The Brooklyn, New York, jury on Monday found Eric Butler guilty of securities fraud and two counts of conspiracy after less than a day of deliberation, following a three-week trial.

Prosecutors accused Butler and co-defendant Julian Tzolov of buying securities backed by subprime mortgages and other risky debt in order to generate higher commissions, while misleading clients into believing they were getting securities backed by federally guaranteed student loans.

The scheme unraveled in August 2007 when the market for mortgage-backed collateralized debt obligations stalled and auctions for debt backed by those securities began to fail, prosecutors said.

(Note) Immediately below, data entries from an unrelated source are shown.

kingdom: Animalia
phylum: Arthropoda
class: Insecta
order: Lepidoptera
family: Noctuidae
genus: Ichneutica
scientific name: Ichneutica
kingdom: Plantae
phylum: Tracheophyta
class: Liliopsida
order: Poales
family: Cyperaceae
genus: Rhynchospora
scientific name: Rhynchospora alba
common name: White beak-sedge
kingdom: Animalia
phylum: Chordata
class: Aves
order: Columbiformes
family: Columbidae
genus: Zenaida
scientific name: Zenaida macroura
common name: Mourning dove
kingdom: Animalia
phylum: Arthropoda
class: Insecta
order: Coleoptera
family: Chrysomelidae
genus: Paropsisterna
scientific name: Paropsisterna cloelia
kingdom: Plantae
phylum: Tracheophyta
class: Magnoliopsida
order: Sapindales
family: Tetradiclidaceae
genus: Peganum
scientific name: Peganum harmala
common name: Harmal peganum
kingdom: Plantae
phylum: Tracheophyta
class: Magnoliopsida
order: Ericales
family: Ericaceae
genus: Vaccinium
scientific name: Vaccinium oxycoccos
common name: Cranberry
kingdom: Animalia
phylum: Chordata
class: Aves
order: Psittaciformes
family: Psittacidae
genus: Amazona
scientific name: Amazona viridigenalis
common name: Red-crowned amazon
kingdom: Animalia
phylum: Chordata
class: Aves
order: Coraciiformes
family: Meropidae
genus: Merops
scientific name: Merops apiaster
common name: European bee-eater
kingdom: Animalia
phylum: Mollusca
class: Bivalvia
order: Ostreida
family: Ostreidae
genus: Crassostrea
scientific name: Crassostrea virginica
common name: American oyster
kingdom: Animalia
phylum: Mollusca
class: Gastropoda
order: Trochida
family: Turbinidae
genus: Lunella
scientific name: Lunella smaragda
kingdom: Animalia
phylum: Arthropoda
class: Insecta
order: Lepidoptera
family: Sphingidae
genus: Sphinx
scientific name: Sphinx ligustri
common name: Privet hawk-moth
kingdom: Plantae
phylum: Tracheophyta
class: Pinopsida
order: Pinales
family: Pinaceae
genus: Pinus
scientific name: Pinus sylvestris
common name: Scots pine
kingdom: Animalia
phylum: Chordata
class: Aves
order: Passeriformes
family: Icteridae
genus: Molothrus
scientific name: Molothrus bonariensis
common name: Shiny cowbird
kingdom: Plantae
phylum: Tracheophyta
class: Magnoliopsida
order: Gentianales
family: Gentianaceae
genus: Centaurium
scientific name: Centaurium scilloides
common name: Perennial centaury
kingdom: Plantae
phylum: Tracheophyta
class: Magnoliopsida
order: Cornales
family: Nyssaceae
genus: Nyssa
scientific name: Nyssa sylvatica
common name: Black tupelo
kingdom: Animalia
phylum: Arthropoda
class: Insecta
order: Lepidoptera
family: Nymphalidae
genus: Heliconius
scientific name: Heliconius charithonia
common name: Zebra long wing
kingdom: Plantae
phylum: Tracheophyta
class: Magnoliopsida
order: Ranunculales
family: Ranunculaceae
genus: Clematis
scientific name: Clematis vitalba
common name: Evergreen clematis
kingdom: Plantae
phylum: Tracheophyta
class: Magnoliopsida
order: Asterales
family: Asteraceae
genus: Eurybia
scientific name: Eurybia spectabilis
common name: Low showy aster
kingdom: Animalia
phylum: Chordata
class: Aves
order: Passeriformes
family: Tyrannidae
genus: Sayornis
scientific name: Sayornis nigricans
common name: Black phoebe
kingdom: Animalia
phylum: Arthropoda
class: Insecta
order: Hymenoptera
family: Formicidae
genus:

The defendants' fraudulent misrepresentations saddled investors with unknown risks they did not bargain for, said Benton Campbell, the U.S. Attorney for the Eastern District of New York, in a statement.

Butler, 36, faces up to 45 years in prison, the U.S. Attorney's office said. Tzolov pleaded guilty on July 22 to fraud charges and to bail jumping, and later testified against Butler. He is awaiting sentencing.

Paul Weinstein, a partner at Emmet, Marvin & Martin LLP who represents Butler, did not immediately return a call seeking comment.

The case is one of the first criminal prosecutions stemming from the credit crisis that started taking hold two years ago.

Also on Monday, New York Attorney General Andrew Cuomo sued Charles Schwab Corp, accusing the discount brokerage of civil fraud for misleading investors about auction-rate debt.

Prosecutors have said companies harmed by Butler and Tzolov included fertilizer maker Potash Corp of Saskatchewan Inc, drugmaker Roche Holding AG and semiconductor company STMicroelectronics NV, among others.

It was a bait-and-switch scheme, Assistant U.S. Attorney John Nowak said in closing arguments on Friday. They deceived clients who had trusted them.

Many investors were stuck holding illiquid auction-rate debt after the $330 billion market began to seize up in 2007 and collapsed in February 2008. Regulators say many brokers in the industry misrepresented the debt as being as safe as cash.

Last September, Credit Suisse agreed with regulators to buy back $550 million of auction-rate debt from retail investors.

The case is U.S. vs. Tzolov et al, U.S. District Court, Eastern District of New York (Brooklyn), No. 08-370.